Aaron Turner, “Black Alchemy,” 2018 in “Refracting Histories” at the Museum of Contemporary Photography
“Refracting Histories” is an exhibition that aims to reexamine historical photography and its implications in modern society. Looking into photographic work that is often discriminatory and misogynistic, the eight artists examine in critical detail the meanings and expressions of earlier photographers. Some of the photographers appropriate and merge historical photographs into their own scenarios while others construct their own versions of the past/present dichotomy.
One of the most powerful series was created by young Arkansas-based photographer Aaron Turner. Turner has taken an existing image of abolitionist statesman Frederick Douglass and recreated it in multiple photographic media, even including a striking daguerreotype. The many processes Turner uses are as much a lesson in the history of photography as the history of racial discrimination. The repeated, fractured image of Douglass speaks volumes about the history of this country.

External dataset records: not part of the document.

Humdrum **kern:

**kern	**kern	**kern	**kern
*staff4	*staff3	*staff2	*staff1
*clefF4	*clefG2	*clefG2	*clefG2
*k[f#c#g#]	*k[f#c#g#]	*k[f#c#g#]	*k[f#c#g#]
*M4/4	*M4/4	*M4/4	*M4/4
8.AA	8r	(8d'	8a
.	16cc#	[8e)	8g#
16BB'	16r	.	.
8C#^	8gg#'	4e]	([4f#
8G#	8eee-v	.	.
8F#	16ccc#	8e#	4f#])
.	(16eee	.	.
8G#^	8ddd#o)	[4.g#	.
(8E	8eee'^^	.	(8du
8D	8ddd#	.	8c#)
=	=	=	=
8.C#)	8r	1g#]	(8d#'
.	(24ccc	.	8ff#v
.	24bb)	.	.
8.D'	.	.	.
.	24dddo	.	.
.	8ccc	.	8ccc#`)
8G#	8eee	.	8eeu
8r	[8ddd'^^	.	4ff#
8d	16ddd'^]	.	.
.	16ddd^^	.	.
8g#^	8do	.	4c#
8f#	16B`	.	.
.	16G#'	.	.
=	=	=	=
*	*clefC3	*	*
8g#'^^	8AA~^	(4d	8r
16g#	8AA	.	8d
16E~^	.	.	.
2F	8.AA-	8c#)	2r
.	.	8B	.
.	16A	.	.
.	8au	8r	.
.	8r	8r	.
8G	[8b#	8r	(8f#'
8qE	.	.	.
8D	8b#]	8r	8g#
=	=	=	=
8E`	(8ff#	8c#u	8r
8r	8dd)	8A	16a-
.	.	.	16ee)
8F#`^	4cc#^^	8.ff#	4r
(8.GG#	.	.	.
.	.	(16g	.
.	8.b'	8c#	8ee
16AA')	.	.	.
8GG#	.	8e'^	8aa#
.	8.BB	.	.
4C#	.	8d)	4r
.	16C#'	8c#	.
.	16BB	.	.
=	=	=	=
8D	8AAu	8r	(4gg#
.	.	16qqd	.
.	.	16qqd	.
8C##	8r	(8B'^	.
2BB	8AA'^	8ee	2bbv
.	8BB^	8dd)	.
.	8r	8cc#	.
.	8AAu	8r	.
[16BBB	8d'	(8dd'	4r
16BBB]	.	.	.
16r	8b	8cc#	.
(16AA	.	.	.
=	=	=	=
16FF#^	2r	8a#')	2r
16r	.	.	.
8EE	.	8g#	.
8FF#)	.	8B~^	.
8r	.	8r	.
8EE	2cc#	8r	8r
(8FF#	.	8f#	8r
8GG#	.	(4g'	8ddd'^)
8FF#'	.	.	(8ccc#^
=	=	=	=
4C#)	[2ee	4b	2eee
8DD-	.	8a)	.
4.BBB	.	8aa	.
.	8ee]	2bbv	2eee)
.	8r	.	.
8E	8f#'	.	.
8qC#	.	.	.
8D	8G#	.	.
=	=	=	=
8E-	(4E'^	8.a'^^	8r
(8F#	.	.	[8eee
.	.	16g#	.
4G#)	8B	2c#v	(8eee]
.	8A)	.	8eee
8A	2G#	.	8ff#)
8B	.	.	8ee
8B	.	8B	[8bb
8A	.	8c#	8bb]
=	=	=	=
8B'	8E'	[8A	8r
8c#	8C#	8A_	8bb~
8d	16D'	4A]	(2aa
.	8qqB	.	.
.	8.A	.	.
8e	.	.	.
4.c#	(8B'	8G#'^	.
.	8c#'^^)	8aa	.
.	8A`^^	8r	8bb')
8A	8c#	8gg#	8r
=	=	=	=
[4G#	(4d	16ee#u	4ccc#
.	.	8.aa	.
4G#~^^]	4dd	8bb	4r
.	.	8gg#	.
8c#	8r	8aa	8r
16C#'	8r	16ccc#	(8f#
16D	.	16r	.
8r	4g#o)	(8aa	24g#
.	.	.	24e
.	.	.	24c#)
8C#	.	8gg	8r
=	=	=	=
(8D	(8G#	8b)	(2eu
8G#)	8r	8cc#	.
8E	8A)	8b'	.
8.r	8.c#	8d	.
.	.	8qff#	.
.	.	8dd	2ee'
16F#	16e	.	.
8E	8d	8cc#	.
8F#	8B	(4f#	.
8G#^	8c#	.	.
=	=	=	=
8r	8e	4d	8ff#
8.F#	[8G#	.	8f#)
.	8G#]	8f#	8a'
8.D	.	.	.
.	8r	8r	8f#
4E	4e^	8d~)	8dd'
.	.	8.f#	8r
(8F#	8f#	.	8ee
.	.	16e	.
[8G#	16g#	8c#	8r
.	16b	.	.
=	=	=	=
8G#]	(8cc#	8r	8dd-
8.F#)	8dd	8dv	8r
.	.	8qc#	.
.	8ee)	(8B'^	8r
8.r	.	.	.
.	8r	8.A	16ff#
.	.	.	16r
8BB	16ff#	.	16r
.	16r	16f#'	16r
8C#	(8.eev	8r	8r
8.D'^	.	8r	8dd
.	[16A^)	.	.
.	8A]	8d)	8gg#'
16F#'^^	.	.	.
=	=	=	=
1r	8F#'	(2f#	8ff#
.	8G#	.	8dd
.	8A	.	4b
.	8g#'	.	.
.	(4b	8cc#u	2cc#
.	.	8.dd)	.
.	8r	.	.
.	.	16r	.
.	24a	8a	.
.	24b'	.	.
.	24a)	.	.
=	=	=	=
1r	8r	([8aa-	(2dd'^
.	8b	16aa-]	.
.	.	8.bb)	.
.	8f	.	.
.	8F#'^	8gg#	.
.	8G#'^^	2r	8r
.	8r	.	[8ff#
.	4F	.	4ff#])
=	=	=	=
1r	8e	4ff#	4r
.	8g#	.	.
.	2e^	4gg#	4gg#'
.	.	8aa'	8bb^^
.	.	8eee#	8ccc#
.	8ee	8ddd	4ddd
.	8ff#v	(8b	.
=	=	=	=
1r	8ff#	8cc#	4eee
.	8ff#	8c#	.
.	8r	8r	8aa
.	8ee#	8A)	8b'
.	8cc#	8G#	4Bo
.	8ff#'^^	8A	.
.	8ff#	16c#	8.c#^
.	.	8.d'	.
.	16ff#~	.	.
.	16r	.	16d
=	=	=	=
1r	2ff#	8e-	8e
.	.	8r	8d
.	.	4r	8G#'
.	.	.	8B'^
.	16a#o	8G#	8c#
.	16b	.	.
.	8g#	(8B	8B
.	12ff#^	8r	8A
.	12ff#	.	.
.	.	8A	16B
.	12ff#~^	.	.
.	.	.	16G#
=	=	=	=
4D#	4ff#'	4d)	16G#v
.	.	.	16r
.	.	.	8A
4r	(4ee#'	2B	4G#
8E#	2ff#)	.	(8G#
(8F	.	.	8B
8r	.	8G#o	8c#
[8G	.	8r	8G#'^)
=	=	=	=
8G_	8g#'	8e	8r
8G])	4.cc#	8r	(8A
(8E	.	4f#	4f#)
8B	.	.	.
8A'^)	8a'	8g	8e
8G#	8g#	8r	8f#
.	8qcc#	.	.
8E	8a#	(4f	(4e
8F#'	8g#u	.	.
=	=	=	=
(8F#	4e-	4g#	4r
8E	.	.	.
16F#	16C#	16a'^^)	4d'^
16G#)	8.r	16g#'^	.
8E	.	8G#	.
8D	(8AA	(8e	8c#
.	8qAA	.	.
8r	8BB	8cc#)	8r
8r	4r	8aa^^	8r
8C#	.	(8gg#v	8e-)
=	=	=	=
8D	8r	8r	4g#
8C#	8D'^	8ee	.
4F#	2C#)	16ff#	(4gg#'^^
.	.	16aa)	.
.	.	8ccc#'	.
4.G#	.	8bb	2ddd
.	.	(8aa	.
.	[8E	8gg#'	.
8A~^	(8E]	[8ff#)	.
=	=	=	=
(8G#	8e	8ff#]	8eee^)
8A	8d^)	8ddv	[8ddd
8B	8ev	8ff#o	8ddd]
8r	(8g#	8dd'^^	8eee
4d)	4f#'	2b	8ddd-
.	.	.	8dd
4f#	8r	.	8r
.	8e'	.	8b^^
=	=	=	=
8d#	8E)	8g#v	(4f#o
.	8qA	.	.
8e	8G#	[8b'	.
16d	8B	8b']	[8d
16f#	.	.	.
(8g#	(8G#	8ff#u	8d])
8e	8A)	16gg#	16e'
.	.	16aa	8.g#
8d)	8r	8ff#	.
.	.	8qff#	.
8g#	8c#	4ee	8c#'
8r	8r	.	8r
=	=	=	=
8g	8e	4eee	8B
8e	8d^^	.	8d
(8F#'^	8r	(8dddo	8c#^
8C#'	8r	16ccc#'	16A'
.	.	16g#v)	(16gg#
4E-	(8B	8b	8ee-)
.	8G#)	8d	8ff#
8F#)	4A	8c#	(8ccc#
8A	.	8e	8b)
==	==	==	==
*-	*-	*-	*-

Kelli Connell and Natalie Krick jointly created a group of photographs presented as an installation, “o_Man!” The images speak to Edward Steichen’s exhibition “The Family of Man” through a feminist perspective. The pair appropriated both Steichen’s images and images from the 1955 exhibition at MoMA, adding their own spin with dark humor in a pointed dialogue about power and its historical relation to males.
Using her own body as a model, Peruvian-born Tarrah Krajnak shows a series called “Master Rituals II: Weston’s Nudes,” recreating nude images Edward Weston made of models in the 1920s. In each of Krajnak’s photographs, the Weston photograph it references makes an appearance. While Weston made the images of his models/muses/romantic partners as if they were objects, Krajnak shows the process of photography, shutter release in hand. The power is hers—it is she who is in control of the image as well as being its subject.

Sonja Thomsen, “Orbiting Lucia”
In what is essentially a two-story installation, Sonja Thomsen uses the museum’s stairwell as well as space on both floors to celebrate Lucia Moholy, the all-but-invisible wife of the famous László Moholy-Nagy. Although Moholy-Nagy garnered all the credit and accolades for his work, Lucia made enormous contributions to her husband’s work in the eight years they were married. Thomsen’s installation merges video, sculpture, light and photography to convey Lucia’s value in the collaborations for which she received literally no acclaim.

Tom Jones, “A Menominee Landscape,” 2013
On the Museum’s third floor, an extensive installation by Ho-Chunk artist Tom Jones reimagines the work of Edward Curtis in his book “North American Indian,” in which Curtis flattened Indigenous Americans into ethnic generalities. Jones has installed his own photographs of unnaturally bright-green plastic plants that appear similar to the plants in Curtis photographs as a metaphor for their artificiality.
Other artists in the exhibition are Nona Faustine, who uses her own nude body to represent sites in and around New York where history of enslavement occurred and Colleen Keihm, who collages fragments of auction catalogues to examine the art market and its blatant discrimination.
On view through April 2, 2023, Museum of Contemporary Photography, 600 South Michigan.